§ **TASK OBJECTIVE**
Go through the material below and copy all lines with "skin".

§ **EXTRACTED DATA**
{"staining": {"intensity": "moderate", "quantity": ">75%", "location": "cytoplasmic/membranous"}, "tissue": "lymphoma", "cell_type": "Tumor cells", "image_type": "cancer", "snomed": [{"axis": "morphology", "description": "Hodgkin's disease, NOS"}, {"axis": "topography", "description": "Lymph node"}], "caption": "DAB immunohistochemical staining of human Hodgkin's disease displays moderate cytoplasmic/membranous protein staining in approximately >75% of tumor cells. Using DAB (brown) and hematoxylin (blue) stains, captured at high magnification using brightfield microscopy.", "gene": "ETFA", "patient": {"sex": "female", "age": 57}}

* * *

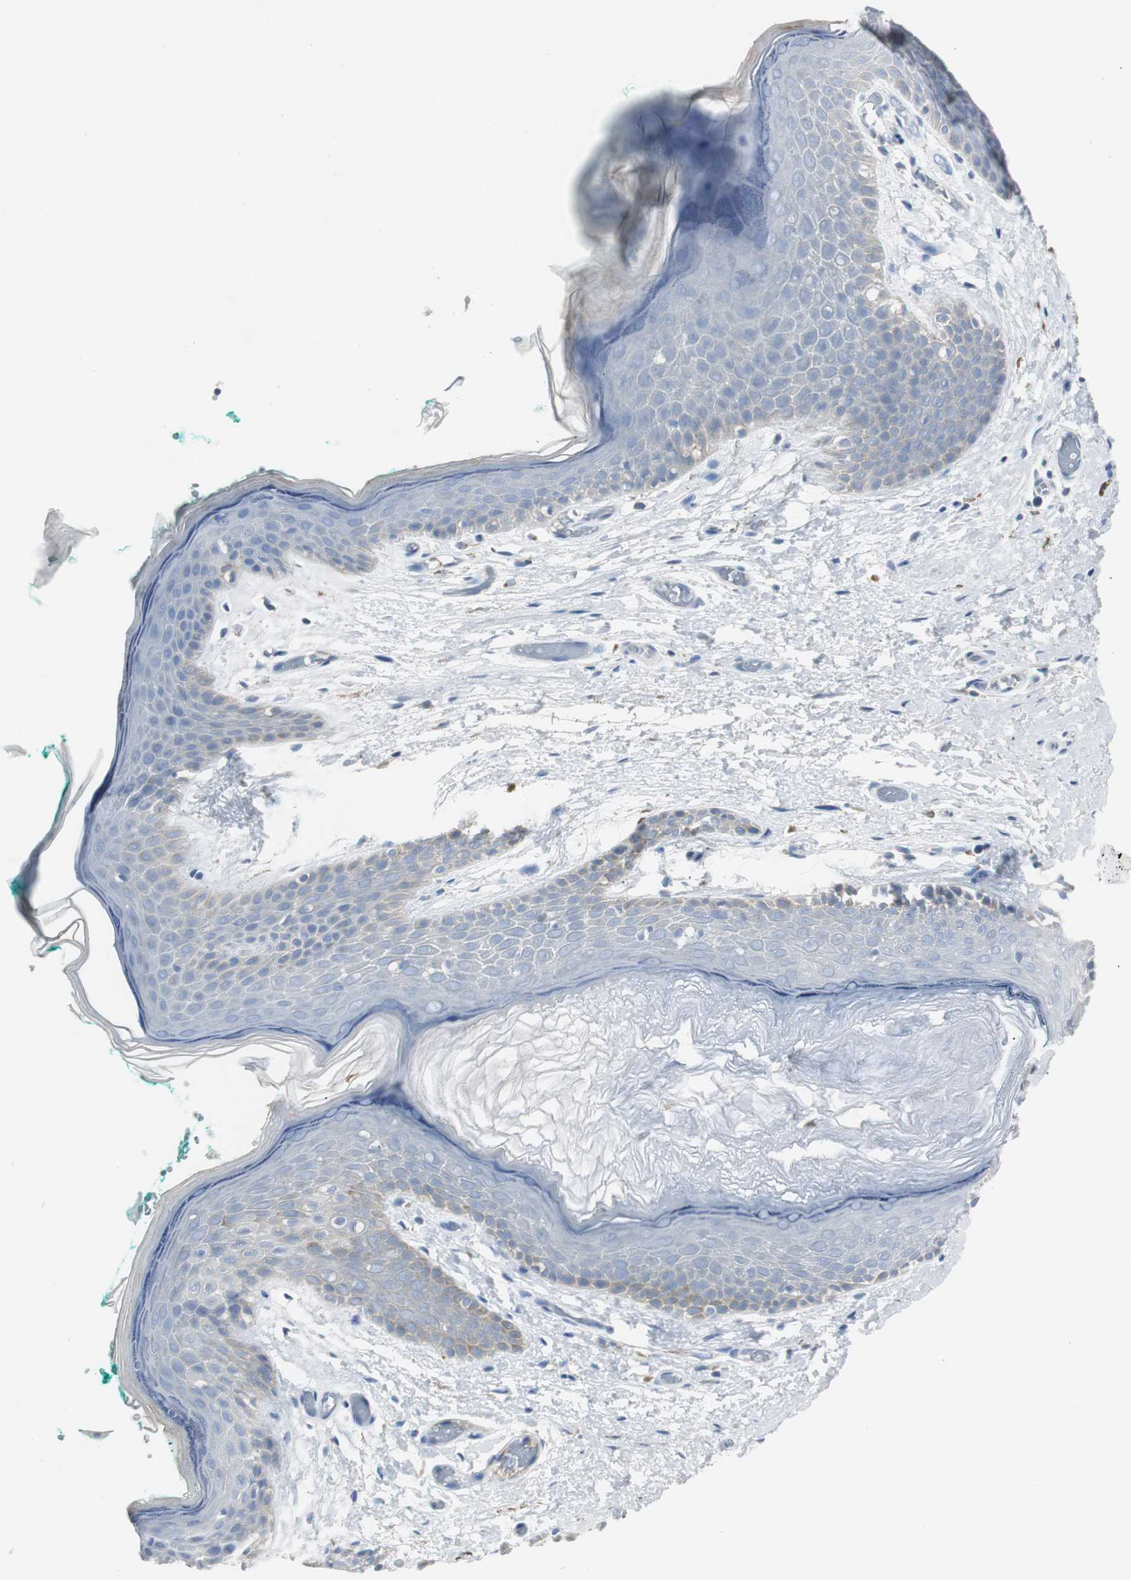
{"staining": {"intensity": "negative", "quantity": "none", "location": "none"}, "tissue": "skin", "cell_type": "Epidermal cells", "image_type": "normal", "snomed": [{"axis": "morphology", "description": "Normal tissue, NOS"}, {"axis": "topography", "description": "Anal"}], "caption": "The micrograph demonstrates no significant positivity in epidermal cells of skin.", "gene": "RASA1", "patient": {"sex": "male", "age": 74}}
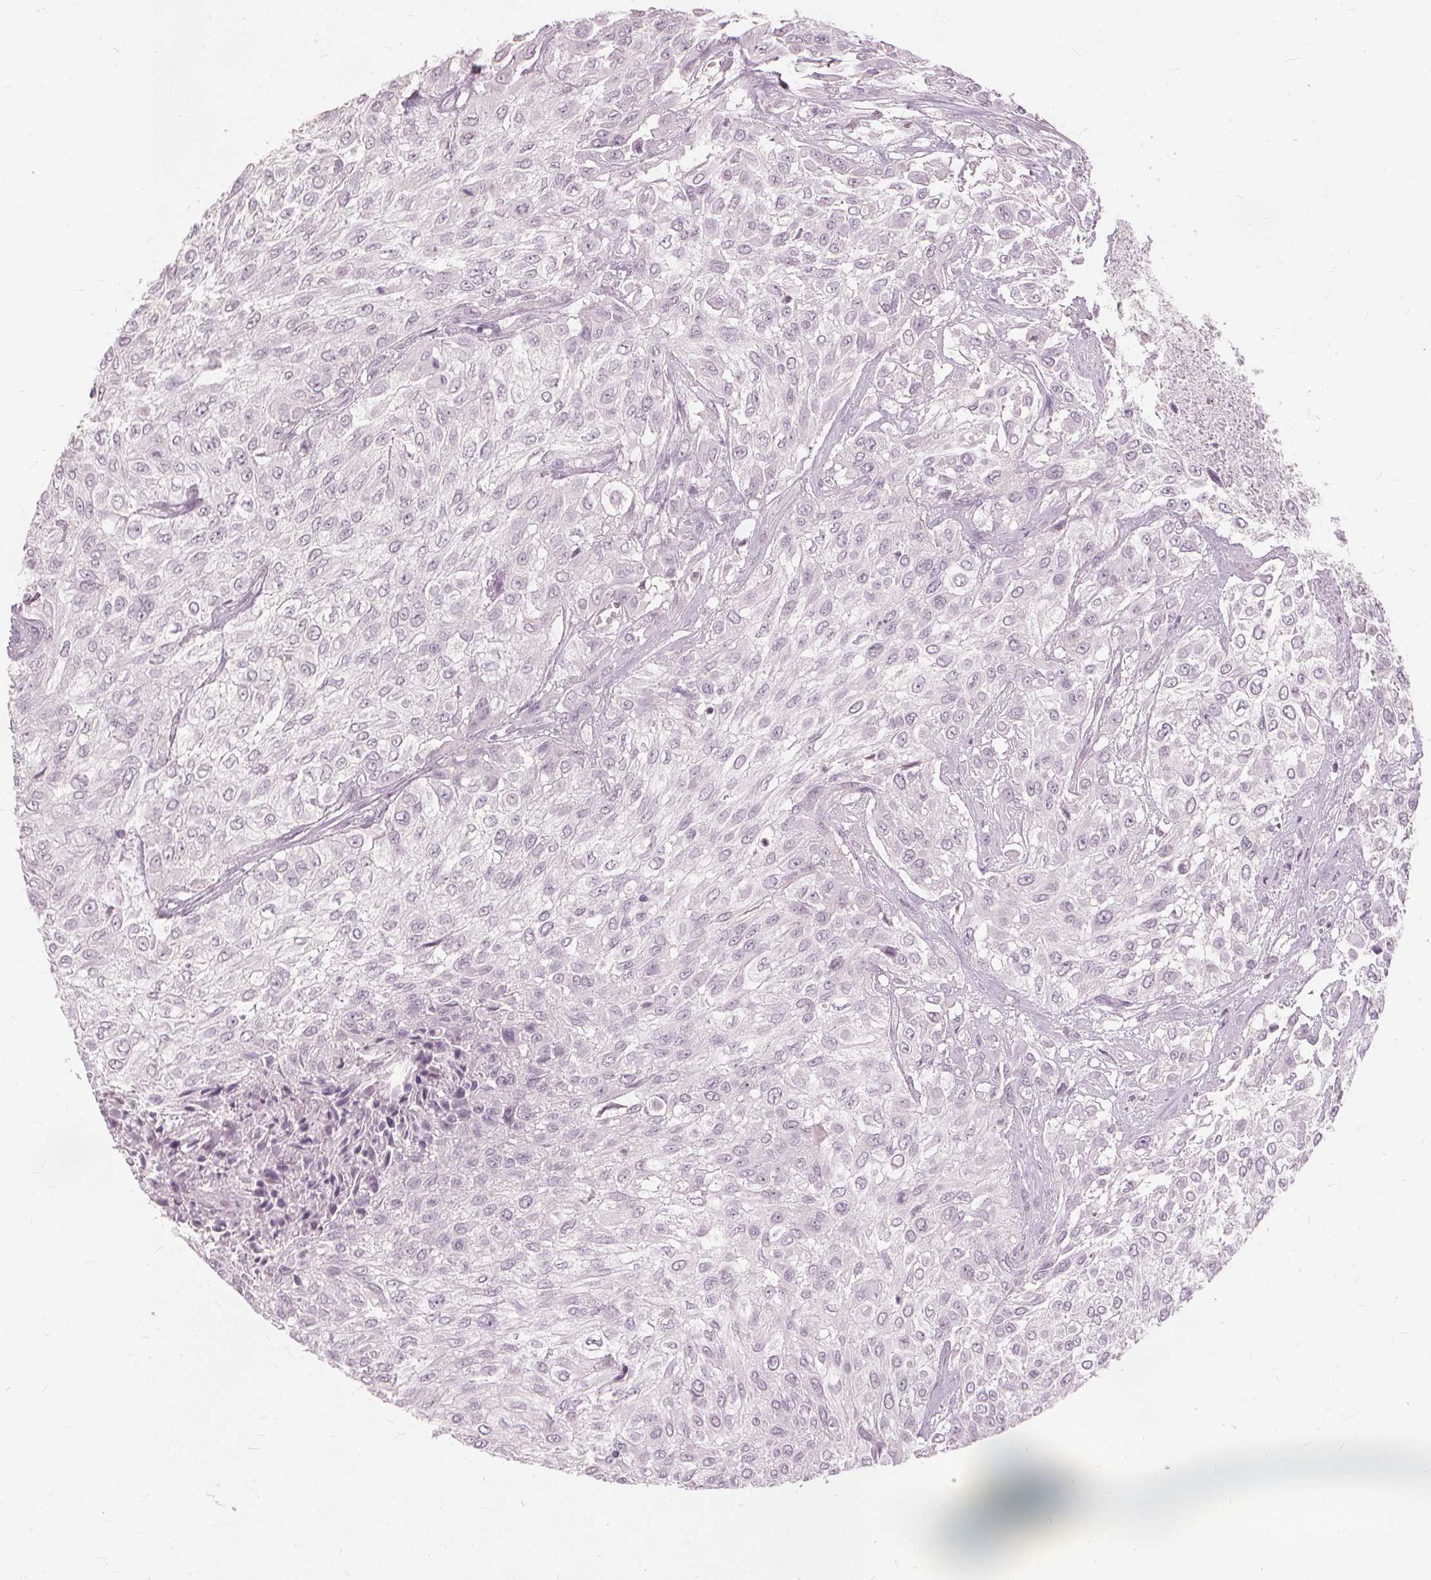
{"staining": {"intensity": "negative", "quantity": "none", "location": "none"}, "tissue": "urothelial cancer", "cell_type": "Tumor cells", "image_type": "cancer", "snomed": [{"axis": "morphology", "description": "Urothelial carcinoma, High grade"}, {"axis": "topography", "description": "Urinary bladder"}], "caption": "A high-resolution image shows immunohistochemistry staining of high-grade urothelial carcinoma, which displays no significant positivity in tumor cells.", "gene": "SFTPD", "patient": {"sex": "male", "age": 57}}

* * *

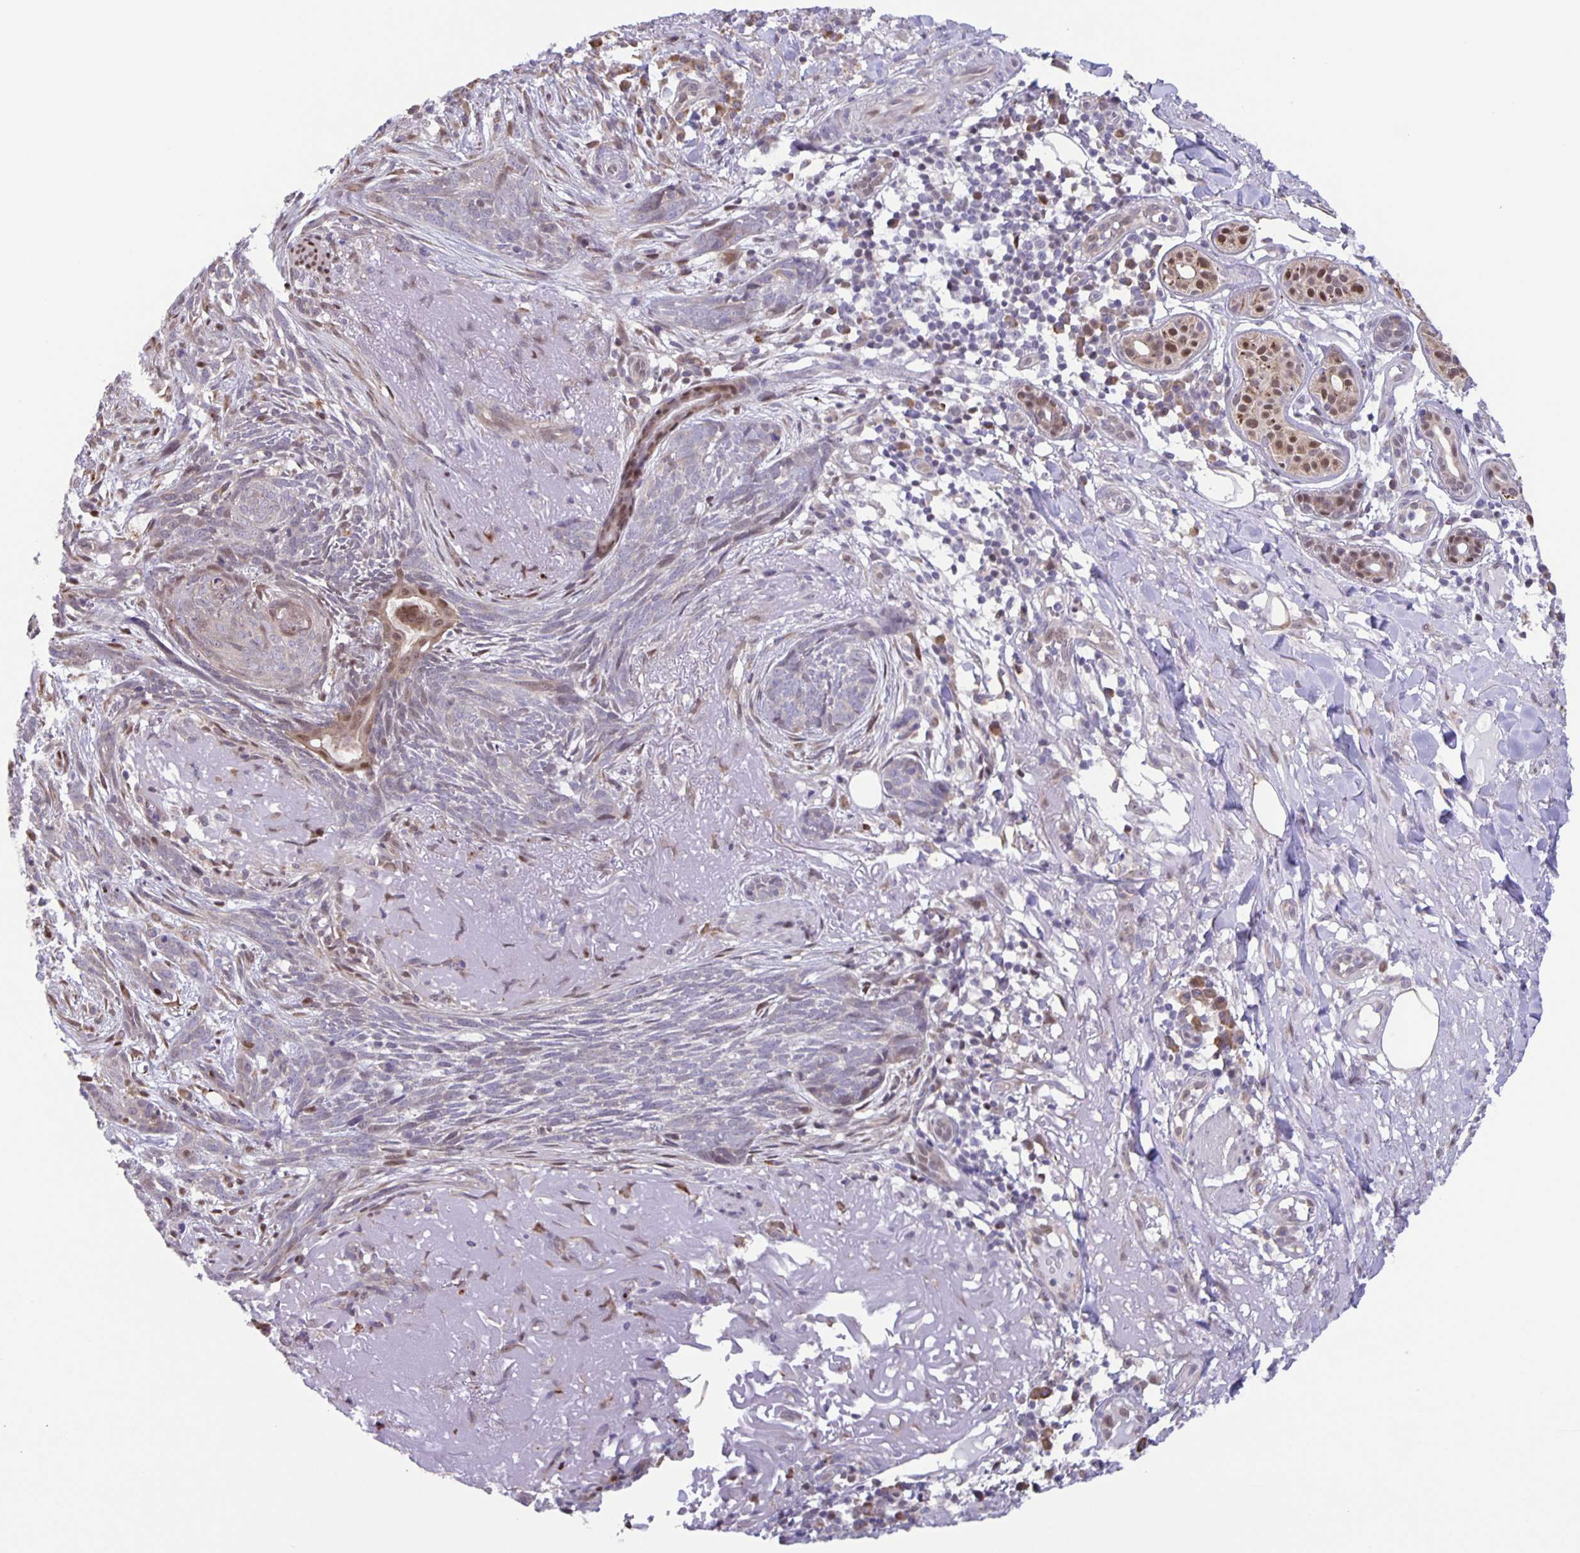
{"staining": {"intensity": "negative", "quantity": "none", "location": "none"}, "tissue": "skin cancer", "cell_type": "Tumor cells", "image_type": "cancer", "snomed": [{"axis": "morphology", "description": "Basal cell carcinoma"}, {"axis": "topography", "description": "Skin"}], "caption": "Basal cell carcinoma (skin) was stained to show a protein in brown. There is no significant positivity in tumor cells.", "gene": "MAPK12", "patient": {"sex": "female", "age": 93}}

§ **RESULT BELOW**
{"staining": {"intensity": "negative", "quantity": "none", "location": "none"}, "tissue": "skin", "cell_type": "Epidermal cells", "image_type": "normal", "snomed": [{"axis": "morphology", "description": "Normal tissue, NOS"}, {"axis": "topography", "description": "Anal"}], "caption": "The micrograph demonstrates no significant positivity in epidermal cells of skin.", "gene": "RASA1", "patient": {"sex": "male", "age": 74}}
{"staining": {"intensity": "negative", "quantity": "none", "location": "none"}, "tissue": "skin cancer", "cell_type": "Tumor cells", "image_type": "cancer", "snomed": [{"axis": "morphology", "description": "Basal cell carcinoma"}, {"axis": "topography", "description": "Skin"}], "caption": "Basal cell carcinoma (skin) was stained to show a protein in brown. There is no significant positivity in tumor cells.", "gene": "MAPK12", "patient": {"sex": "female", "age": 93}}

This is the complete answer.